======== Data ========

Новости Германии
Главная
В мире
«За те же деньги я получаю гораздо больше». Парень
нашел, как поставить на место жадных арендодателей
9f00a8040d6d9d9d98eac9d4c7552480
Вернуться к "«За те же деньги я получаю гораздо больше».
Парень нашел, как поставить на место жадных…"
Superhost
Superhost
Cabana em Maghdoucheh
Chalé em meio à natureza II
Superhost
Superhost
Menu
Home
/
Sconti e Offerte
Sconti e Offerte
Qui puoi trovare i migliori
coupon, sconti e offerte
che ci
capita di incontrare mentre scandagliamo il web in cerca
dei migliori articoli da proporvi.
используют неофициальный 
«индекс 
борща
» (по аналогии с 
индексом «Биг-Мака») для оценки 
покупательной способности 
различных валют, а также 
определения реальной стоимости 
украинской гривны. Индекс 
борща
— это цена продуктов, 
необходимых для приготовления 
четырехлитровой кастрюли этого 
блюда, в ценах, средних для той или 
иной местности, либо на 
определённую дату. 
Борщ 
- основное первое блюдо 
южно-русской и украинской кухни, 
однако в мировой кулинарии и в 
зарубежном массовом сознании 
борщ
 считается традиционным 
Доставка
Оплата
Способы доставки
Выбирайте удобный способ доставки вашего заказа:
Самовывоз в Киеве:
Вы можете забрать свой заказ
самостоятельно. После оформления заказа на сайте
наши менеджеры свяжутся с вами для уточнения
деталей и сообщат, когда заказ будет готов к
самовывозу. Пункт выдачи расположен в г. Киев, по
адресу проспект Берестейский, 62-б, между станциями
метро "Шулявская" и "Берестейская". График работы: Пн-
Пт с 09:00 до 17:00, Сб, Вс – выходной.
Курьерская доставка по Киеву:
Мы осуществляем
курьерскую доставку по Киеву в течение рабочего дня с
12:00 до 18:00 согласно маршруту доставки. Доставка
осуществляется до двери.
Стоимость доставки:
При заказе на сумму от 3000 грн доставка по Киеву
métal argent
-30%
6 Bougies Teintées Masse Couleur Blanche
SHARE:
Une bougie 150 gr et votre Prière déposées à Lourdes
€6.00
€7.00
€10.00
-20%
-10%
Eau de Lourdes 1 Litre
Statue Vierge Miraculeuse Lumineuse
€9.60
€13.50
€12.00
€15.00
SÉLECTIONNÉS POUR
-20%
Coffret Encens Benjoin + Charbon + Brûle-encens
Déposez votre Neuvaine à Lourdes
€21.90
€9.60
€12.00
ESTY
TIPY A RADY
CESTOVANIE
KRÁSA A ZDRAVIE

========

Work request: Show the lines above that have the word "migliori".

Exercise solution:
Qui puoi trovare i migliori
dei migliori articoli da proporvi.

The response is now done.